Print word for word whatever lies between the first line of the material and the line holding "- portal vein: (82, 112, 143, 264)", both included, and omit all pictures.
_____
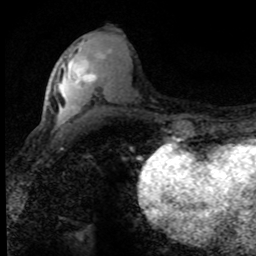
Breast MRI (dynamic contrast-enhanced), one axial slice. Position 34 of 80 along the scan axis. Cropped to one breast. Dynamic contrast-enhanced series, time point 2 of 8 at this slice position (early post-contrast). 1.5 T. TE 4.2 ms, TR 7.1 ms. 2 mm slice thickness. 256 × 256 image matrix, field of view 145 × 145 mm. Female patient.
Outlined on this slice (semi-automatic segmentation, software-assisted and operator-edited):
- enhancing-tissue mask used for the functional tumour volume (all voxels passing the contrast-enhancement thresholds inside the analysis volume; usually the tumour): bounding box (x1, y1, x2, y2) in pixels: (75, 67, 97, 83)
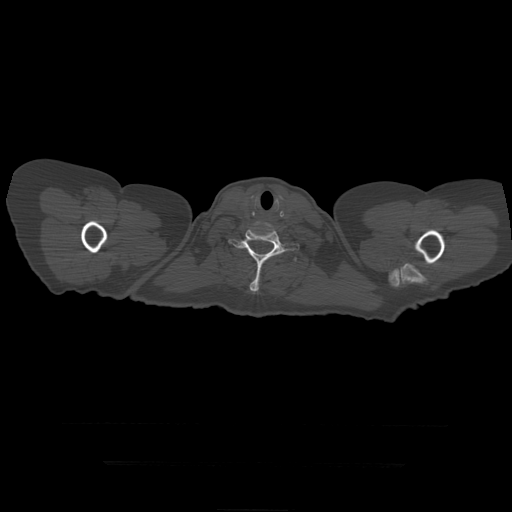
CT including the spine, one axial slice; 120 kVp; bone window (W 1800 / L 400 HU); 512 × 512 image matrix. Patient age 41 years. From the clinical record (not read from this slice): primary cancer: breast.
Annotated regions visible in this slice (semi-automatically segmented with operator editing):
- T1 vertebra: box from (x=228, y=229) to (x=300, y=292) px
- T2 vertebra: (x=295, y=259)–(x=297, y=261)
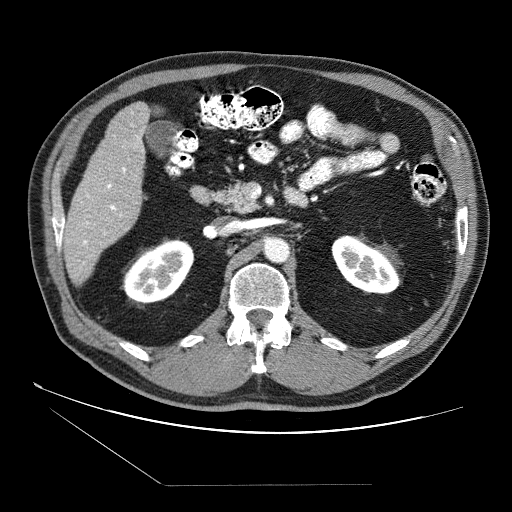
Contrast-enhanced abdominal CT (liver protocol), one axial slice. Slice 25 of 87 in the series (ordered by position). 120 kVp. Soft-tissue window (W 400 / L 40 HU). 2.5 mm slice thickness. 512 × 512 image matrix. Case-level facts recorded for this patient, not image findings: diagnosis: hepatocellular carcinoma (patient treated with transarterial chemoembolisation; whether this scan precedes or follows treatment is not stated here); TNM stage (as recorded): Stage-II; Child-Pugh class: B.
Annotated regions visible in this slice (semi-automatic segmentation, software-assisted and operator-edited):
- liver parenchyma outside the tumour (the mass and vessels are separate outlines, so this box may not span the whole liver): bounding box (x1, y1, x2, y2) in pixels: (64, 102, 150, 284)
- portal vein: (82, 112, 143, 264)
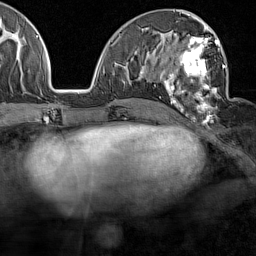
Breast MRI (dynamic contrast-enhanced), one axial slice. Slice 68 of 160 in the series (ordered by position). Cropped to one breast. Dynamic contrast-enhanced series, time point 2 of 7 at this slice position (early post-contrast). 1.5 T. TE 1.8 ms, TR 5 ms. 1 mm slice thickness. 256 × 256 image matrix, field of view 187 × 187 mm. Female patient.
Outlined on this slice (semi-automatically segmented with operator editing):
- enhancing-tissue mask used for the functional tumour volume (all voxels passing the contrast-enhancement thresholds inside the analysis volume; usually the tumour): bounding box [x1, y1, x2, y2] px = [160, 29, 227, 123]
_____
◆ **RESULT**:
Breast MRI (dynamic contrast-enhanced), one axial slice. Position 34 of 80 along the scan axis. Cropped to one breast. Dynamic contrast-enhanced series, time point 2 of 8 at this slice position (early post-contrast). 1.5 T. TE 4.2 ms, TR 7.1 ms. 2 mm slice thickness. 256 × 256 image matrix, field of view 145 × 145 mm. Female patient.
Outlined on this slice (semi-automatic segmentation, software-assisted and operator-edited):
- enhancing-tissue mask used for the functional tumour volume (all voxels passing the contrast-enhancement thresholds inside the analysis volume; usually the tumour): bounding box (x1, y1, x2, y2) in pixels: (75, 67, 97, 83)
CT including the spine, one axial slice; 120 kVp; bone window (W 1800 / L 400 HU); 512 × 512 image matrix. Patient age 41 years. From the clinical record (not read from this slice): primary cancer: breast.
Annotated regions visible in this slice (semi-automatically segmented with operator editing):
- T1 vertebra: box from (x=228, y=229) to (x=300, y=292) px
- T2 vertebra: (x=295, y=259)–(x=297, y=261)
Contrast-enhanced abdominal CT (liver protocol), one axial slice. Slice 25 of 87 in the series (ordered by position). 120 kVp. Soft-tissue window (W 400 / L 40 HU). 2.5 mm slice thickness. 512 × 512 image matrix. Case-level facts recorded for this patient, not image findings: diagnosis: hepatocellular carcinoma (patient treated with transarterial chemoembolisation; whether this scan precedes or follows treatment is not stated here); TNM stage (as recorded): Stage-II; Child-Pugh class: B.
Annotated regions visible in this slice (semi-automatic segmentation, software-assisted and operator-edited):
- liver parenchyma outside the tumour (the mass and vessels are separate outlines, so this box may not span the whole liver): bounding box (x1, y1, x2, y2) in pixels: (64, 102, 150, 284)
- portal vein: (82, 112, 143, 264)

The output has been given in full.